If Harran had trained his research assistant properly and assured that she wore clothing appropriate for the work, “Sangji’s death would have been prevented,” it said.
Harran’s attorney, Thomas O’Brien, disputed those conclusions.
“Dr. Harran remains devastated by this tragic accident,” he told the Times. “There are numerous misstatements in that report, but I will refer you to the UC regents for any comments.”
Harran and the Board of Regents are charged with three counts each of willfully violating occupational health and safety standards. Harran faces up to 41/2 years in prison if convicted; the regents could be fined up to $4.5 million. Arraignment is scheduled for Feb. 2.
Kevin Reed, UCLA vice chancellor for legal affairs, told the Times he “vehemently” disagreed with the findings. He said Sangji was well trained, had previously performed the experiment safely and successfully and chose not to use available protective gear.

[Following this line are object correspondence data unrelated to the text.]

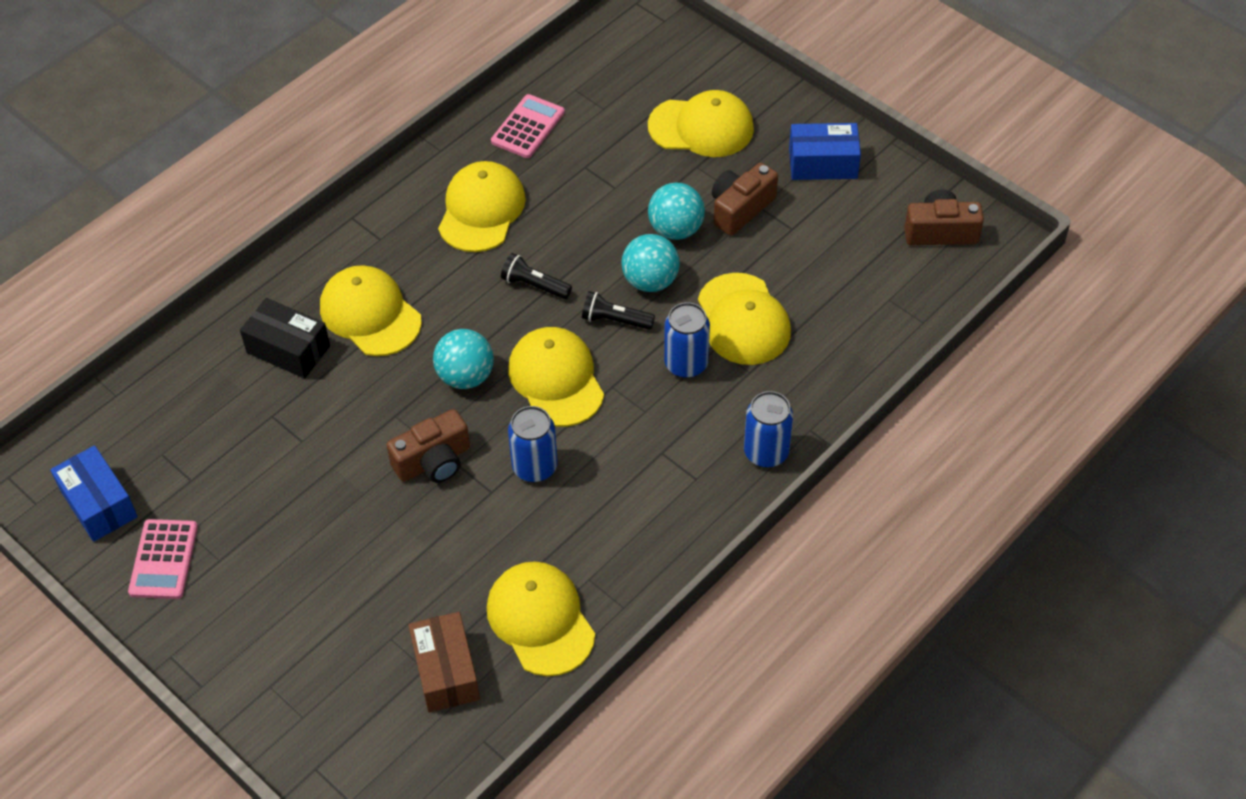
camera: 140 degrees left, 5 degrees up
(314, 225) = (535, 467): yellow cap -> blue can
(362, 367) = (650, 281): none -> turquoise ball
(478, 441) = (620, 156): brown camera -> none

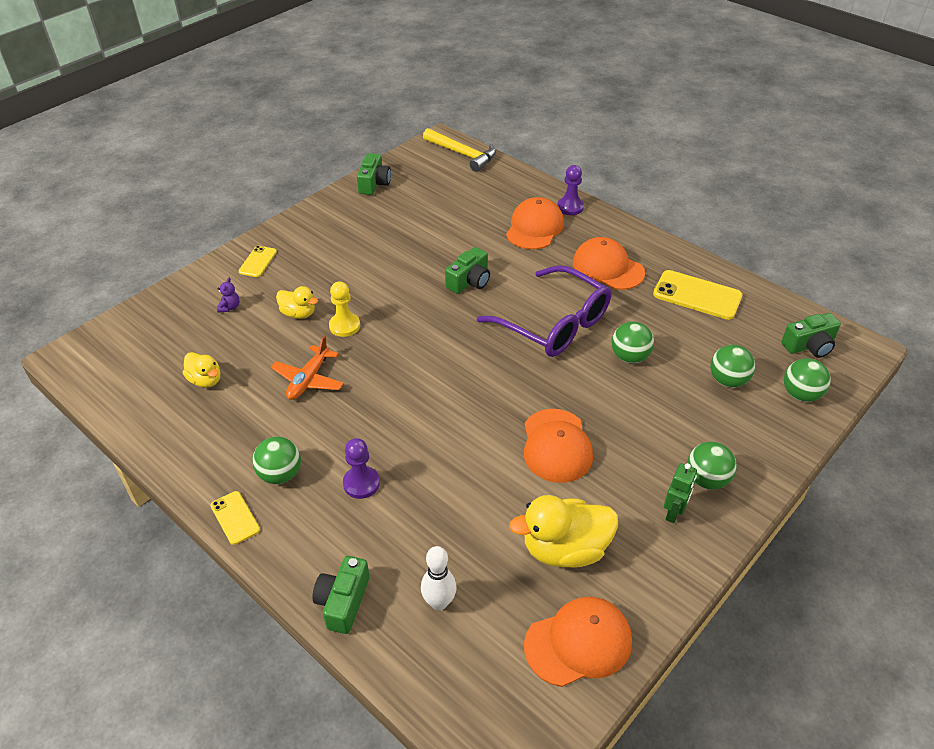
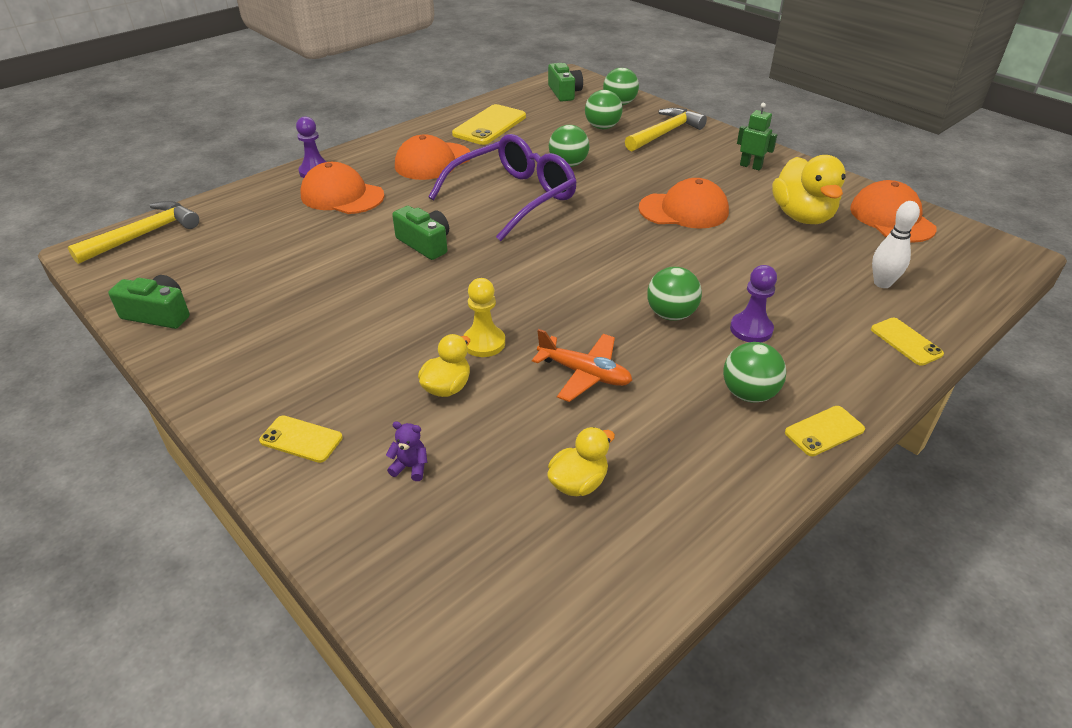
camera: 85 degrees left, 5 degrees down
(343, 602) = (906, 342): green camera -> yellow phone
(706, 479) = (714, 149): green ball -> green ball (671, 314)
(734, 435) = (665, 133): none -> yellow hammer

“It was not as if UCLA found a newbie who didn’t know what she was doing and put her in a lab with no regard to the consequences; there is just no evidence to support that,” he said. “We didn’t just pluck her off the streets and put her in a chemistry lab. She was a trained chemist.”

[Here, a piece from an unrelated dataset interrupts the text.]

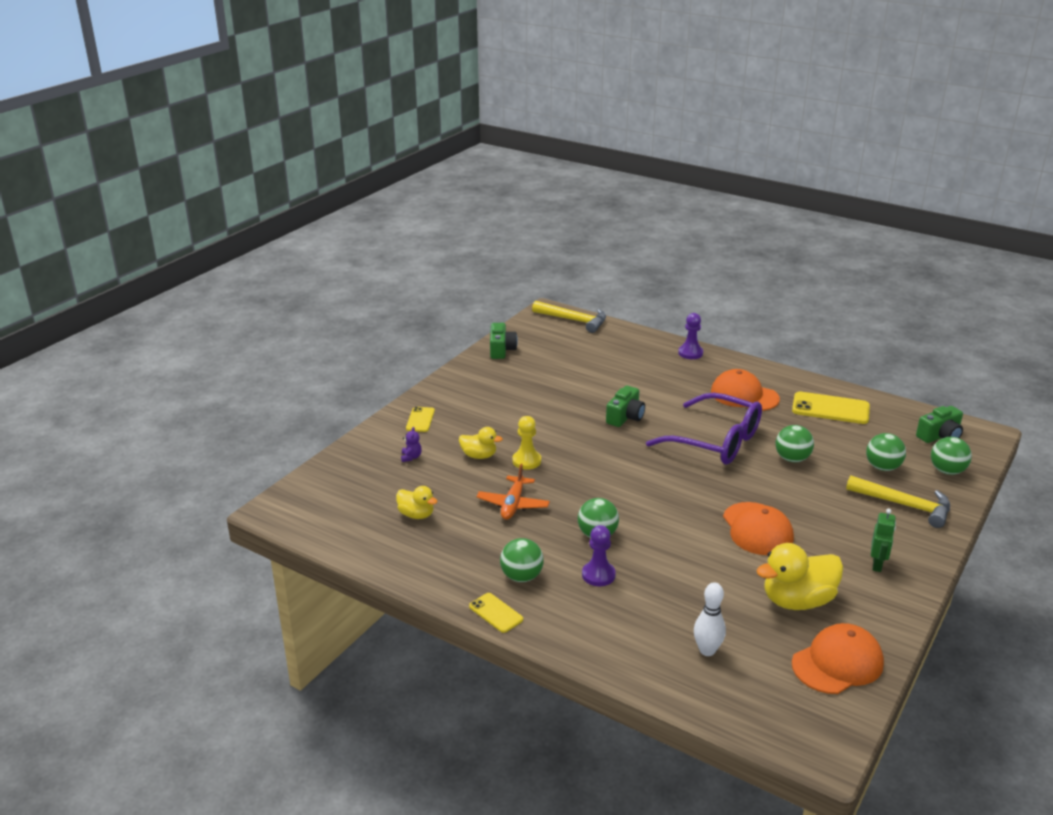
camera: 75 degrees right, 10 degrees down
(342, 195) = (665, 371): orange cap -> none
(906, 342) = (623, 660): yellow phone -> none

She was transferring about 1.8 ounces of t-butyl lithium from one sealed container to another when a plastic syringe came apart in her hands, spewing a chemical compound that ignites when exposed to air. The synthetic sweater she wore caught fire and melted onto her skin.
Since Sangji’s death, UCLA has instituted more rigorous lab inspections, issued more fire-resistant lab coats, enhanced training in the use of air-sensitive chemicals and established a Center for Lab Safety.